HomeIO | Offline-based Voice-Assisted Home Automation System
Introduction:
The Internet of Things (IoT) has made it easier for people to operate and monitor their electrical and electronic products at home, allowing for a more comfortable lifestyle. However, many home automation systems rely on cloud-based services, which can be vulnerable to cyberattacks and require a stable internet connection. This can be a problem in developing nations where internet quality is low, and support for local languages is limited. To address these issues, our company has developed an offline-based voice-assisted home automation system called HomeIO.
System Architecture:
The system architecture of HomeIO consists of a central control point, which is the smart hub, and multiple smart home devices that can interact and respond to one another via the smart hub. The smart hub can be implemented using a device such as a Raspberry Pi 4, which has enough processing power and memory to run the necessary algorithms for the system. The smart hub includes a Voice Activity Detection (VAD) algorithm that continuously monitors the environment for speech signals and triggers the Wake Word Detection model if it finds any. Once the wake word is detected, the speech-to-text model is activated to convert the audio signals into sentences. The system then uses a Natural Language Understanding (NLU) Engine to extract the scenario, intent, and entity needed for the control system to decide on the appropriate action to take.
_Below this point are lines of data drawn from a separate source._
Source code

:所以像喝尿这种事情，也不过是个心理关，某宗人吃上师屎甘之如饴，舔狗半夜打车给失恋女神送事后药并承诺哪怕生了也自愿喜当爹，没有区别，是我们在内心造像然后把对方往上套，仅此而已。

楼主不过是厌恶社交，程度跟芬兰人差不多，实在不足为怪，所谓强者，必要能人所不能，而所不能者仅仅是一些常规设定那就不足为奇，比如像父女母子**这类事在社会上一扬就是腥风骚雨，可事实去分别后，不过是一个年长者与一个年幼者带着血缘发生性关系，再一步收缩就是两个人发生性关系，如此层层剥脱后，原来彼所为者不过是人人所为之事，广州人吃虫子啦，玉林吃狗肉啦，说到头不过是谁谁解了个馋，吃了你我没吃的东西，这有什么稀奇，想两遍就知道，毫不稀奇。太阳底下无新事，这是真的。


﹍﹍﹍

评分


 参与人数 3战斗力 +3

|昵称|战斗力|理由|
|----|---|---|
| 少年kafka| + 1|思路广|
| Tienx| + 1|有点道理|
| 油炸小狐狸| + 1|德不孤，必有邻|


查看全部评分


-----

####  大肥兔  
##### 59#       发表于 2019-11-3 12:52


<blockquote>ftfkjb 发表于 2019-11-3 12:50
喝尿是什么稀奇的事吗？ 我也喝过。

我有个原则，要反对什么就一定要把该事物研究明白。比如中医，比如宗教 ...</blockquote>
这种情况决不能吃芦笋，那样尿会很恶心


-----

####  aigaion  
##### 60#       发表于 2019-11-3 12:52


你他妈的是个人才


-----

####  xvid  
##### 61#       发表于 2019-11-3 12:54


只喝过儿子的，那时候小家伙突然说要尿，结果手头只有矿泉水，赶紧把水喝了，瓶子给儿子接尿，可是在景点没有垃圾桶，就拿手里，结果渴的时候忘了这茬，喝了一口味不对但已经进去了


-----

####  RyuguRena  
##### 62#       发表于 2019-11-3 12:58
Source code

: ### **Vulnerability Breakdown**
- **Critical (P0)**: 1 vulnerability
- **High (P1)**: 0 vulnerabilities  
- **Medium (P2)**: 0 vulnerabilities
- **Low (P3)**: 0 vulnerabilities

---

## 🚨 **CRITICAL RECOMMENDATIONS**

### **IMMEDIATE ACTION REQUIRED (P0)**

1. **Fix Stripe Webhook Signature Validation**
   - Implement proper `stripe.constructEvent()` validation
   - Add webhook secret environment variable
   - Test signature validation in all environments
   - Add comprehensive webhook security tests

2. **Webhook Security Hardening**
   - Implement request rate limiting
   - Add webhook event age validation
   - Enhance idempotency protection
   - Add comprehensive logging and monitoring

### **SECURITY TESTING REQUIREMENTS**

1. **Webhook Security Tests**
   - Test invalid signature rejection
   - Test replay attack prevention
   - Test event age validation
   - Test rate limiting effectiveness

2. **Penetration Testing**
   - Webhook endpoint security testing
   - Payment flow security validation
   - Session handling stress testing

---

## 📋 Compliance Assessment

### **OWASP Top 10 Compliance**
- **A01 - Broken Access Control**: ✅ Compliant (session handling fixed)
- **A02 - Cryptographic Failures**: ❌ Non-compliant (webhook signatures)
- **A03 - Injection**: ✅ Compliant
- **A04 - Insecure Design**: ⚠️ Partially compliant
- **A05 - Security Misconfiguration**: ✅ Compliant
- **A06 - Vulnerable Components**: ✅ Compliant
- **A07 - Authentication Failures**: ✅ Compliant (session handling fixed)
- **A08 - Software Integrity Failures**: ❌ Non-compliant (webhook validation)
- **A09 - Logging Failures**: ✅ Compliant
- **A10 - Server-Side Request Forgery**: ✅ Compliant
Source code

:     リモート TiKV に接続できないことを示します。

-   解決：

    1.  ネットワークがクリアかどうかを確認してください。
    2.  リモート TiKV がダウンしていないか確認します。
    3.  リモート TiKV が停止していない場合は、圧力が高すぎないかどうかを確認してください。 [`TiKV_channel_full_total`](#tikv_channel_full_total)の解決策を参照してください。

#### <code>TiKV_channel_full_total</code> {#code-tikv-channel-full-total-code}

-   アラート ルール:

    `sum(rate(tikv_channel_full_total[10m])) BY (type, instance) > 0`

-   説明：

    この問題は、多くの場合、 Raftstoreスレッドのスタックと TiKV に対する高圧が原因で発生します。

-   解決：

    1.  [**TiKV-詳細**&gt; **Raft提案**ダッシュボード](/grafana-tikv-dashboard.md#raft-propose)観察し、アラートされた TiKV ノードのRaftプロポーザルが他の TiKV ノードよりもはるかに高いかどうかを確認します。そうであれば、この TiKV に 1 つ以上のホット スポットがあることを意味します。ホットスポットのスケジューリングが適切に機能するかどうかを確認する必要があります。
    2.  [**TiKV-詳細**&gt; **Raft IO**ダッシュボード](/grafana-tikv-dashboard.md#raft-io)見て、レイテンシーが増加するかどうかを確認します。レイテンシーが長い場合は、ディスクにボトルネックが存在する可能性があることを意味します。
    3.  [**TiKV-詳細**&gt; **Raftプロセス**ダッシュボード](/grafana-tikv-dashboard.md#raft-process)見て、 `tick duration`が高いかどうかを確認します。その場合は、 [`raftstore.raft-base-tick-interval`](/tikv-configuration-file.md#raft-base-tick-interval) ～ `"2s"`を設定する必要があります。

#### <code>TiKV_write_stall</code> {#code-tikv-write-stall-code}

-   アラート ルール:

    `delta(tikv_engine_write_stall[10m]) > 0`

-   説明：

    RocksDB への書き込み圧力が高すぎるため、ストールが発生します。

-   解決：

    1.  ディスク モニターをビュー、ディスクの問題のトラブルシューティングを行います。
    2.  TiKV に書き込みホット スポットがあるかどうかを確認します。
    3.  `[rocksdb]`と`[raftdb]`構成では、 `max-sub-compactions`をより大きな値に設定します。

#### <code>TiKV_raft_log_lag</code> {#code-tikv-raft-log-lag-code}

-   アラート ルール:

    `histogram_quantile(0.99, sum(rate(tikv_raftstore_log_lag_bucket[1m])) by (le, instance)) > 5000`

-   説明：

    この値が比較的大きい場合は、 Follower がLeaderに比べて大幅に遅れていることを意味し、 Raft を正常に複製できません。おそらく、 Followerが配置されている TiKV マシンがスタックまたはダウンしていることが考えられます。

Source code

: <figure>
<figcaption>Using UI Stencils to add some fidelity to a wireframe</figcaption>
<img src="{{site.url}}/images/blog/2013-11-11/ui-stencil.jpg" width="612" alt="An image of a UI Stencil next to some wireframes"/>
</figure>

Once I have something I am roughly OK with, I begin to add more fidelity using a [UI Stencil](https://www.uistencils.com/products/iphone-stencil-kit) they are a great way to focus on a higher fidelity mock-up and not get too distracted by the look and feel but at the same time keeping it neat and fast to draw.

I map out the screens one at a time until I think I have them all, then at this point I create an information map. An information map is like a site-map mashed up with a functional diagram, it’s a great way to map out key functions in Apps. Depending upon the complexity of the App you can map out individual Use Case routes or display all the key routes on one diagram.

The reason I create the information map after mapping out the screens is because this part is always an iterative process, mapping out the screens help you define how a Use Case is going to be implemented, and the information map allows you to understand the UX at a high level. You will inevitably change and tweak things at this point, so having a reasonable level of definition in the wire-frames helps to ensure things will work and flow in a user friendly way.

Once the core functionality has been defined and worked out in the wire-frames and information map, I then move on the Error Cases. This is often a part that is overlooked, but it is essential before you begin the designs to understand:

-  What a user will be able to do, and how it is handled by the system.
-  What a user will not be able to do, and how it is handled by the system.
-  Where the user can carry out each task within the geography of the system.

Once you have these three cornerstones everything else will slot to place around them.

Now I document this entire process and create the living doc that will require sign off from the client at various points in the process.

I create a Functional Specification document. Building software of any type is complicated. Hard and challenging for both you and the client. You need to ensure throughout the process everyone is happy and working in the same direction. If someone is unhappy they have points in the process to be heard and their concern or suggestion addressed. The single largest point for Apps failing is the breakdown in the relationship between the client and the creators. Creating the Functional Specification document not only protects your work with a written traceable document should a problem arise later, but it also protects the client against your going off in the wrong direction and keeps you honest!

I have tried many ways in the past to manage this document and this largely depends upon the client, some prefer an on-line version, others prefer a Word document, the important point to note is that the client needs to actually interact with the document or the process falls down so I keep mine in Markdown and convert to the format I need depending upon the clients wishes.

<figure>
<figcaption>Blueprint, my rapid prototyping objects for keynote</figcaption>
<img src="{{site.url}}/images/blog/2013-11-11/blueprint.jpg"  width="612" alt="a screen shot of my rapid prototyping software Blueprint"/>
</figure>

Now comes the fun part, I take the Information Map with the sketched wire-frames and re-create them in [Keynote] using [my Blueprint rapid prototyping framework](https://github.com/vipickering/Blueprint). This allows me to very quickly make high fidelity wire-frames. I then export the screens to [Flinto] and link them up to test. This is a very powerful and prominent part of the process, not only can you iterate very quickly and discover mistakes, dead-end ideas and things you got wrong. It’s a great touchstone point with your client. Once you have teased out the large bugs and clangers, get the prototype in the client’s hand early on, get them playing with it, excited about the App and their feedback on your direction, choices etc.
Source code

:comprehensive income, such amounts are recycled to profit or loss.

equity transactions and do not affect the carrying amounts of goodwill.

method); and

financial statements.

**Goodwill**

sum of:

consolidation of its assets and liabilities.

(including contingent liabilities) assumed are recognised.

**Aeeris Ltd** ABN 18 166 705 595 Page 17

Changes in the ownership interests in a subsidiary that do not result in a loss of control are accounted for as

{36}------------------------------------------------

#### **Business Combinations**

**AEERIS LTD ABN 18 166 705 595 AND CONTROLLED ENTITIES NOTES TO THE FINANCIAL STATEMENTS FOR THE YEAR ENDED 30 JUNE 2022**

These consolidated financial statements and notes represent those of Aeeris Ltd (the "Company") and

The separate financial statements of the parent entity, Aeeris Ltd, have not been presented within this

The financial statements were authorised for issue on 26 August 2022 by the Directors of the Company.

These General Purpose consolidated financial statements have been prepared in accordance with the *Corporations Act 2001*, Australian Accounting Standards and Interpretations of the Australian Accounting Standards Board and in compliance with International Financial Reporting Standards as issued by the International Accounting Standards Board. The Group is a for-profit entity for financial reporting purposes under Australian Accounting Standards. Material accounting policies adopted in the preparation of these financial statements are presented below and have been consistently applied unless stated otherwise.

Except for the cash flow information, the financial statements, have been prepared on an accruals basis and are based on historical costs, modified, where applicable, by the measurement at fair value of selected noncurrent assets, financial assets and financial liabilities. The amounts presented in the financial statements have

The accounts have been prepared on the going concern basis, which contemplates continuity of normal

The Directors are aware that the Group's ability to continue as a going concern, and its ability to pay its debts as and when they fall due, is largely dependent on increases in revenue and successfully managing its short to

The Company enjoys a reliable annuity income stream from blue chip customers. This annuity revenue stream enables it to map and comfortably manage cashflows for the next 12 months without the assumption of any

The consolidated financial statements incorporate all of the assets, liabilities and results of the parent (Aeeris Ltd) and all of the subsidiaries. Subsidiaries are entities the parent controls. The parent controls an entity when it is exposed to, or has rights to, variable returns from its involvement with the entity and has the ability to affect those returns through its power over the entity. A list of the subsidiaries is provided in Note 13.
The NLU model is usually implemented using pre-trained models such as Bidirectional Encoder Representations from Transformers (BERT), which can extract significant information from a sentence.
System Implementation:
HomeIO's smart hub is implemented using a Raspberry Pi 4 with 4GB RAM, and the smart plug socket is implemented using an ESP32 Node MCU module. The system uses an open-source Google WebRTC Voice Activity Detector for voice activity detection, and a simple CNN-based neural network for speech-to-text conversion. The system also uses a pre-trained Bidirectional Encoder Representations from Transformers (BERT) model for natural language understanding. The smart plug socket also includes a relay control circuit and an energy measurement feature using an HLW8012 breakout board. The system uses a MQTT protocol for 2-way communication between the smart hub and smart plug sockets. The smart hub includes a dashboard for device management and monitoring, which can be accessed locally through any device on the same Wi-Fi mesh network.
Results and Discussion:
The automatic speech recognition system implemented on the Raspberry Pi 4 was able to detect English language commands and carry out relay operations in near-real-time. The system's speech- to-text models performed better than other commonly used models in terms of Word Error Rate (WER) and size occupancy. The natural language understanding model had an accuracy of 96% in a private dataset. However, further research is needed to test the system with people of varied ages and dialects. Additionally, the system could be improved by re-writing scripts in C++, testing on low-performance devices, and retraining models for localization in other languages.
Conclusion:
Our company's offline-based voice-assisted home automation system, HomeIO, offers a secure and reliable solution for controlling and monitoring devices at home. The system's on-device speech-based user interface and device power and security management features make it a valuable addition to the smart home market, especially in areas with weak internet connectivity. With the ability to expand interoperability and create specialized mobile applications, HomeIO has the potential to become a leading home automation system for consumers. Additionally, by retraining models for localization in other languages, HomeIO can cater to a wider range of users, making it a versatile and adaptable solution for any household. Overall, HomeIO is a cost-effective, easy-to-use, and secure system that can enhance the convenience and comfort of any home.